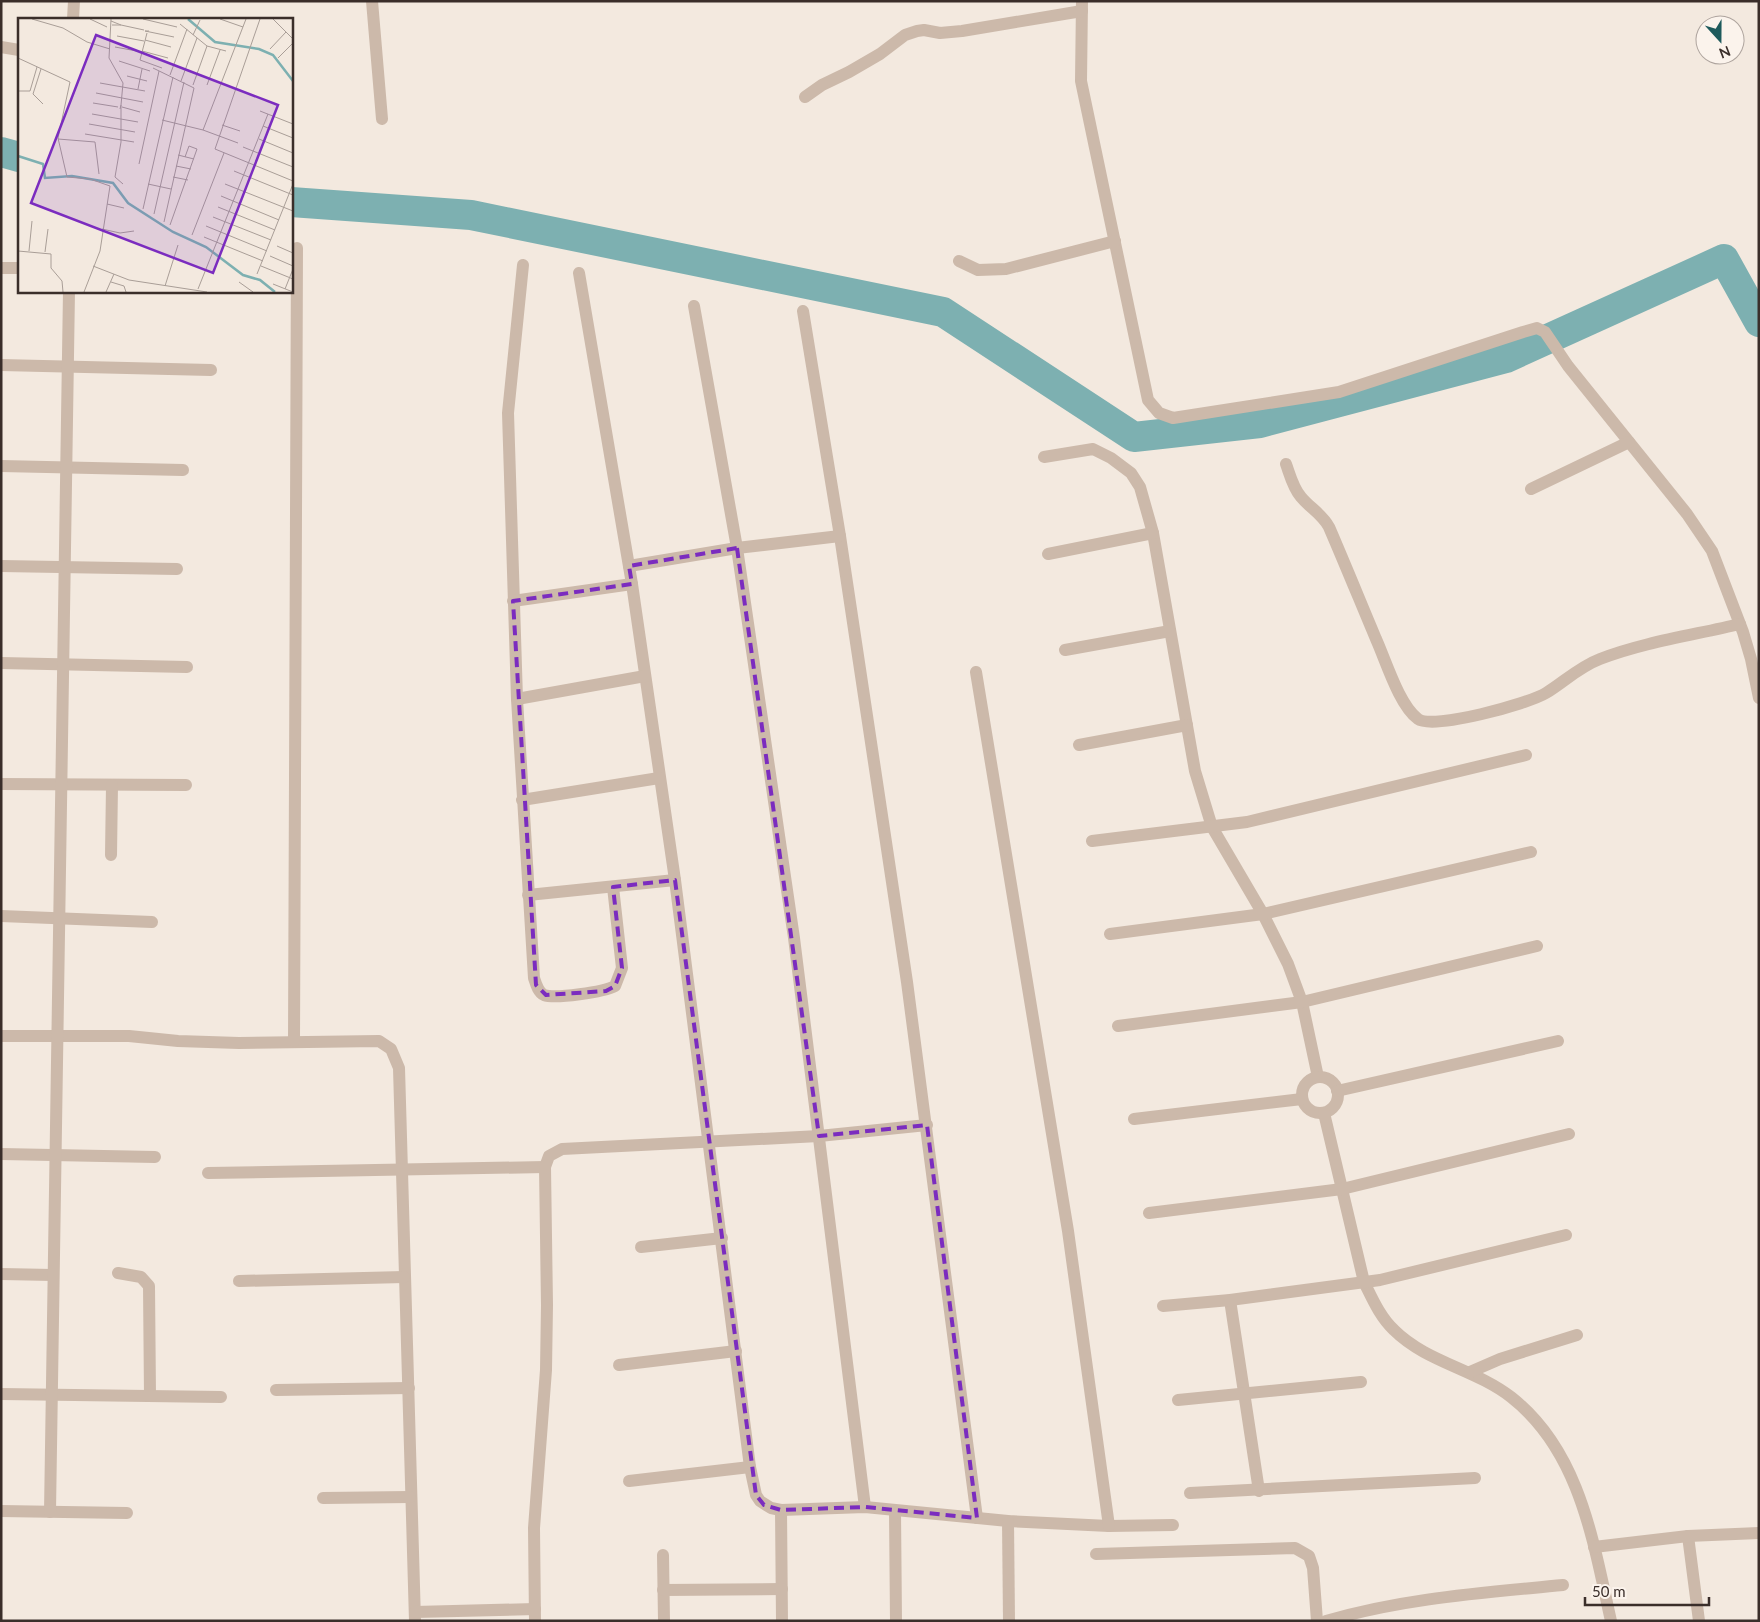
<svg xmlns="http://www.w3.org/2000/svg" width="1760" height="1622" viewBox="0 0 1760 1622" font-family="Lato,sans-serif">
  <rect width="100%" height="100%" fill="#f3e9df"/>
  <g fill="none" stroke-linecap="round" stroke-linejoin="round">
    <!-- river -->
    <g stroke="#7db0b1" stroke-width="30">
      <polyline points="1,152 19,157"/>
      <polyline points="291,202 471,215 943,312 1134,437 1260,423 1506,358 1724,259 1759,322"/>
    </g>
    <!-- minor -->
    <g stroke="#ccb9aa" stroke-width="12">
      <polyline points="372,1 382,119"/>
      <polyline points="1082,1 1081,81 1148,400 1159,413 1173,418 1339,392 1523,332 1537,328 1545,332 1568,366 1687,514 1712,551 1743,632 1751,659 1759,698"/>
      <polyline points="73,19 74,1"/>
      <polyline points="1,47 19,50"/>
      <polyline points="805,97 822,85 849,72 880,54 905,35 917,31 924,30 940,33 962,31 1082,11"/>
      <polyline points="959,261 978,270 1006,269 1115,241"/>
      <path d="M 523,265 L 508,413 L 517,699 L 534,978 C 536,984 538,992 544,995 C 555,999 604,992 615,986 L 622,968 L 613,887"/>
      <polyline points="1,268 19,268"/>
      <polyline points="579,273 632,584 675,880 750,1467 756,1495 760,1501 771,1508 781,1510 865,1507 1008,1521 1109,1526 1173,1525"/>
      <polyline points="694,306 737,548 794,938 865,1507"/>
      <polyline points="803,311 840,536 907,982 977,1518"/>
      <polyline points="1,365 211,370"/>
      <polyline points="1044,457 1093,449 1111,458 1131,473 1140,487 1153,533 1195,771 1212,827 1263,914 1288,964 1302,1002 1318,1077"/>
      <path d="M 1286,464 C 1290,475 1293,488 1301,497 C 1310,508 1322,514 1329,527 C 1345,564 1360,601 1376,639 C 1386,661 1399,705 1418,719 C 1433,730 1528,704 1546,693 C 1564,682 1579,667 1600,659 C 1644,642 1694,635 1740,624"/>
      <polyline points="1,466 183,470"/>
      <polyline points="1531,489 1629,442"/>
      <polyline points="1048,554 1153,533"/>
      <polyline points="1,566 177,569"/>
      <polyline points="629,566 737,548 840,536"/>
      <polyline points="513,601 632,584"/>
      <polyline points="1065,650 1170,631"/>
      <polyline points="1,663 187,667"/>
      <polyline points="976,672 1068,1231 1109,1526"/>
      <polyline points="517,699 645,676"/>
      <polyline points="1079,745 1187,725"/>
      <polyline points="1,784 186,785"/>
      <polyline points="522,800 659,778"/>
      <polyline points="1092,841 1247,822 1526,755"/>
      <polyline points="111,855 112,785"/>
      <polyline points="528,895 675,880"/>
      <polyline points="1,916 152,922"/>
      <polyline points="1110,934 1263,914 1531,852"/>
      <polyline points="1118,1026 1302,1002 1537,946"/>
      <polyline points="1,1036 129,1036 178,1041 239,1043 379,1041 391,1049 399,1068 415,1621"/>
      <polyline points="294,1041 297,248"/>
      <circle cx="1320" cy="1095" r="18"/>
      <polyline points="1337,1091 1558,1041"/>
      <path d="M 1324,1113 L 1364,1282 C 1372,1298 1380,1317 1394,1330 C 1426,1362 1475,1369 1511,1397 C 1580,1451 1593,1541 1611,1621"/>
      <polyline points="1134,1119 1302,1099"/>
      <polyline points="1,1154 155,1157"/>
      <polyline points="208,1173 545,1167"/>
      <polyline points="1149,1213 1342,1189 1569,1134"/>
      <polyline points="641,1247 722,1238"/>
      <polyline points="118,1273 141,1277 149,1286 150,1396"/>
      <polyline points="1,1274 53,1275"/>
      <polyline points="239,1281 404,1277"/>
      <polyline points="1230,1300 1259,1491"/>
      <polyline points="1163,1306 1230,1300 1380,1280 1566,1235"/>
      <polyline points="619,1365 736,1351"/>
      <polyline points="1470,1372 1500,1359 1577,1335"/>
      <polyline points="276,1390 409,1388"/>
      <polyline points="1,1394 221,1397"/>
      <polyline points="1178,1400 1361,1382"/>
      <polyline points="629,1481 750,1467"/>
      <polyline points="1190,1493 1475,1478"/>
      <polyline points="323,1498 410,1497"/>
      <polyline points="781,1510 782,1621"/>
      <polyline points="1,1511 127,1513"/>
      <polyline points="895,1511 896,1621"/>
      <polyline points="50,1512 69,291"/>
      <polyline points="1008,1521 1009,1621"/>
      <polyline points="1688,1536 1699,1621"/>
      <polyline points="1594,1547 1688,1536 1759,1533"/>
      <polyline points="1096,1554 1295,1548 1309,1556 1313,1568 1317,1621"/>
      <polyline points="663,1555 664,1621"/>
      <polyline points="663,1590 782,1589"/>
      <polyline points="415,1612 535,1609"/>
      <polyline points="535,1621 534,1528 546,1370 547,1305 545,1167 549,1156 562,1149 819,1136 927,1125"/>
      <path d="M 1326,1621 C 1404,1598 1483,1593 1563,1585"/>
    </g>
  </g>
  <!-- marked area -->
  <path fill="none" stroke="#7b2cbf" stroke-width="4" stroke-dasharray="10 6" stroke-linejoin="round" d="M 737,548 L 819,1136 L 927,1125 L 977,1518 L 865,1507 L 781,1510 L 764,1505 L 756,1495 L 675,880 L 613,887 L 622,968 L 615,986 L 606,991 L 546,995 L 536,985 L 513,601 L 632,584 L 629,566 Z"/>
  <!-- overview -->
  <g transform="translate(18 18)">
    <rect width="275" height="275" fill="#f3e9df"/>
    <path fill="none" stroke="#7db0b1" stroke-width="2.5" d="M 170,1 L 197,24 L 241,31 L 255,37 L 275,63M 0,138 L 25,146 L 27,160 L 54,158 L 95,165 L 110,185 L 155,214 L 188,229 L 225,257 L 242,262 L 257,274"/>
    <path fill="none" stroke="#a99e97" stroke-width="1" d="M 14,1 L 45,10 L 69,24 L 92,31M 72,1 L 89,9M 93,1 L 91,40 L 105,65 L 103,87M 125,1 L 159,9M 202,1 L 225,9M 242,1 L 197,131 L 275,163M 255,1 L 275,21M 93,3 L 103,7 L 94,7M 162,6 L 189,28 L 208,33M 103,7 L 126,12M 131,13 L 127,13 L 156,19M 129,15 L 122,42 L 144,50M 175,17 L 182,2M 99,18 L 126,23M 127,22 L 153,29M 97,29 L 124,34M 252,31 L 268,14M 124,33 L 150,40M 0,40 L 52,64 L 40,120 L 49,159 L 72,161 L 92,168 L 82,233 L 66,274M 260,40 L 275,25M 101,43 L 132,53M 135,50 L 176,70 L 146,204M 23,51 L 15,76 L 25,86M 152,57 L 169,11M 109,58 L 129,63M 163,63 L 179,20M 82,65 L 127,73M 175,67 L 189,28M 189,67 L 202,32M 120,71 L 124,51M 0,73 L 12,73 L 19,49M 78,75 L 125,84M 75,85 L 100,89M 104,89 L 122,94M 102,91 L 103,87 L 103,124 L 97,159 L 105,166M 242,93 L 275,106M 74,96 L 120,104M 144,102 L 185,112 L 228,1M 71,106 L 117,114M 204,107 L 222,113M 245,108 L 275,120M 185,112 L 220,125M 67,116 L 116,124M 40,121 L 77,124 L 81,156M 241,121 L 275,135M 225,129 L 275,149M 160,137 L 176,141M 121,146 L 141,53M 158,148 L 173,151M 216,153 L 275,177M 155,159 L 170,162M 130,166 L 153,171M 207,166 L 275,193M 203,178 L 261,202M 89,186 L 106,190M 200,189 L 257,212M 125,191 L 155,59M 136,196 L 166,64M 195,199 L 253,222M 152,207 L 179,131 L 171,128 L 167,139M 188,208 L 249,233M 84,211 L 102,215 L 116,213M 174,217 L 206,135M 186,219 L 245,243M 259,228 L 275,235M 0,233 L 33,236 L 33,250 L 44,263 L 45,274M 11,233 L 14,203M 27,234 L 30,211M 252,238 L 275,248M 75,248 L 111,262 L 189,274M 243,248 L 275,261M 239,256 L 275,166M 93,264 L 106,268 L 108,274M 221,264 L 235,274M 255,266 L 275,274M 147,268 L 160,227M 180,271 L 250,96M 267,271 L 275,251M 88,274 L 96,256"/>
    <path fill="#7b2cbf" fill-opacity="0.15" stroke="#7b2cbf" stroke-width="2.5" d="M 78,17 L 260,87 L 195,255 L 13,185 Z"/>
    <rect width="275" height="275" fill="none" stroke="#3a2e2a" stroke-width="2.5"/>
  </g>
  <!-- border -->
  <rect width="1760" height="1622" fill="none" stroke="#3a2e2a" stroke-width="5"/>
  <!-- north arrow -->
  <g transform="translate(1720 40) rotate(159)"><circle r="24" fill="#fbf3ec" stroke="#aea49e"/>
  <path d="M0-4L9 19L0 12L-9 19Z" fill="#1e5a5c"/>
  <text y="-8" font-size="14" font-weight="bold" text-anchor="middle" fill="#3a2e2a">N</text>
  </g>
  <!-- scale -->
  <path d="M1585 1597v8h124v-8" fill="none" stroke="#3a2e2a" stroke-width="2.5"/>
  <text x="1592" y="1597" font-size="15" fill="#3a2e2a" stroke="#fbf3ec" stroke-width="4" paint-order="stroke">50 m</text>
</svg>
...
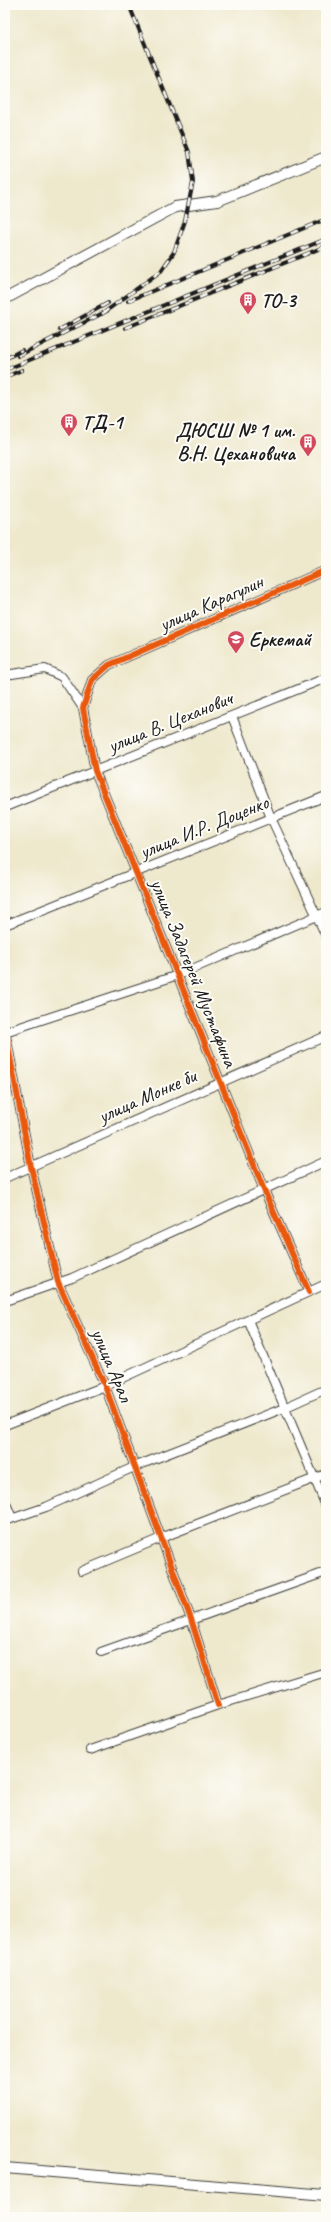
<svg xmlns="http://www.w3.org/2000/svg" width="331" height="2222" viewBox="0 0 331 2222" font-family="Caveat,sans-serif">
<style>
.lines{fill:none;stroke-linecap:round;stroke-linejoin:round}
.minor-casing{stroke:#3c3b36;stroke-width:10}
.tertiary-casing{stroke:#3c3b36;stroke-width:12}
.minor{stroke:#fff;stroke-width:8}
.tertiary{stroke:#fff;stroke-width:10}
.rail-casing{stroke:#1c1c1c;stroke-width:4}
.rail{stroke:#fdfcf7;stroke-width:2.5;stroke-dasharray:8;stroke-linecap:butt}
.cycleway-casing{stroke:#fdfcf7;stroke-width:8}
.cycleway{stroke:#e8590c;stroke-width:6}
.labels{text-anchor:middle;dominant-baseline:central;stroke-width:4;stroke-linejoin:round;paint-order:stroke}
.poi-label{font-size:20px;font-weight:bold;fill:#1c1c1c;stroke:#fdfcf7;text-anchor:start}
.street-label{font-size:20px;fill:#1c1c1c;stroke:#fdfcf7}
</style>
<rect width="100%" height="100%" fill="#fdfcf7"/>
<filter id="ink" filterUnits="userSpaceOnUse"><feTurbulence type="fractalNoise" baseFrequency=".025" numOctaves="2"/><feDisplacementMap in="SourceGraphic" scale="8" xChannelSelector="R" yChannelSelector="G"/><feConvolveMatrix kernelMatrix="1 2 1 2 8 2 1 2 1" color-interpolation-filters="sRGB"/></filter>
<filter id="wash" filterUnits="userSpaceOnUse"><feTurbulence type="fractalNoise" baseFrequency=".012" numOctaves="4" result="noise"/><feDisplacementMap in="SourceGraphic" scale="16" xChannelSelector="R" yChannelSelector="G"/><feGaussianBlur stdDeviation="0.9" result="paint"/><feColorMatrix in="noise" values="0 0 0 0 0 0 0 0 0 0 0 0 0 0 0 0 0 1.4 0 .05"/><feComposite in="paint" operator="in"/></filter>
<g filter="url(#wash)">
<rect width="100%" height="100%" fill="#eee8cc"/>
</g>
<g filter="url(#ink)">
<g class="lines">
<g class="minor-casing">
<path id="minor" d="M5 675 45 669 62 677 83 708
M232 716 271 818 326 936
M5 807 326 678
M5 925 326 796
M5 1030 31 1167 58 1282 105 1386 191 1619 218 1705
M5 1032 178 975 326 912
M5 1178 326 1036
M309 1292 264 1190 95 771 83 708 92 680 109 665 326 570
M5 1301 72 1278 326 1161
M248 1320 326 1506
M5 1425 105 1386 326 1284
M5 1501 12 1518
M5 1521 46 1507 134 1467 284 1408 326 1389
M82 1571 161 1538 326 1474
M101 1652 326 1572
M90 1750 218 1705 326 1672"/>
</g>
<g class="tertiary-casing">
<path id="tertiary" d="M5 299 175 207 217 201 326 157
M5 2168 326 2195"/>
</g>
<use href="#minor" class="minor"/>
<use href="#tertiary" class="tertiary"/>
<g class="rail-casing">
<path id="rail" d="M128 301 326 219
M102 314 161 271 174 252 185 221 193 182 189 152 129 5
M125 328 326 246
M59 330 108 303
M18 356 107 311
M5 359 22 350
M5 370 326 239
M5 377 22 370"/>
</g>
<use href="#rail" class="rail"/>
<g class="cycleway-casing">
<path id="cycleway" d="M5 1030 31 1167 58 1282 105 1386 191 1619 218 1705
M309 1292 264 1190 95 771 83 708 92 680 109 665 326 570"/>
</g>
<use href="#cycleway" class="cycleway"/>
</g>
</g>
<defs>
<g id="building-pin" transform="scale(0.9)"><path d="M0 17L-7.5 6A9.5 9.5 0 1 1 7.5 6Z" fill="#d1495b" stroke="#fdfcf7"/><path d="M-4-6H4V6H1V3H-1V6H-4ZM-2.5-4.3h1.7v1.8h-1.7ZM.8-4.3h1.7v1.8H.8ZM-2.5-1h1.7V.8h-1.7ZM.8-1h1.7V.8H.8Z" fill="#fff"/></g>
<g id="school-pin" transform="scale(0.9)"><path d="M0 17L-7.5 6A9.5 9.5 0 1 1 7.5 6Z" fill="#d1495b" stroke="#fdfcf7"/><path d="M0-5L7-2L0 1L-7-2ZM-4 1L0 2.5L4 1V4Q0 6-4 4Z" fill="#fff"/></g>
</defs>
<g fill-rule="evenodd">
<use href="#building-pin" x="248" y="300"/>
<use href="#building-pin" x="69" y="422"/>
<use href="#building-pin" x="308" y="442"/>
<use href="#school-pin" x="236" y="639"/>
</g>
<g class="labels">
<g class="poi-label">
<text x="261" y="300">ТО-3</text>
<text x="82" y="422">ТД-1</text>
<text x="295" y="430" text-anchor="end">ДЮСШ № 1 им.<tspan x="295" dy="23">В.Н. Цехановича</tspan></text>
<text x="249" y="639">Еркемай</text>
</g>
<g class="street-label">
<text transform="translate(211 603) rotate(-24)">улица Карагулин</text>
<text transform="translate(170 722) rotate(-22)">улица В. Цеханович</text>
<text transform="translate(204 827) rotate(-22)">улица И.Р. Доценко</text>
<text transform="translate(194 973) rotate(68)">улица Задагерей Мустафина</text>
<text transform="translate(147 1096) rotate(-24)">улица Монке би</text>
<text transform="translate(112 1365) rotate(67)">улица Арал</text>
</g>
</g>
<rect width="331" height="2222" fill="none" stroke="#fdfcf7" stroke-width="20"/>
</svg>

— Requirement —
In how many lines of the data does the string "linecap" appear? Only the number should be given.

— Your response —
3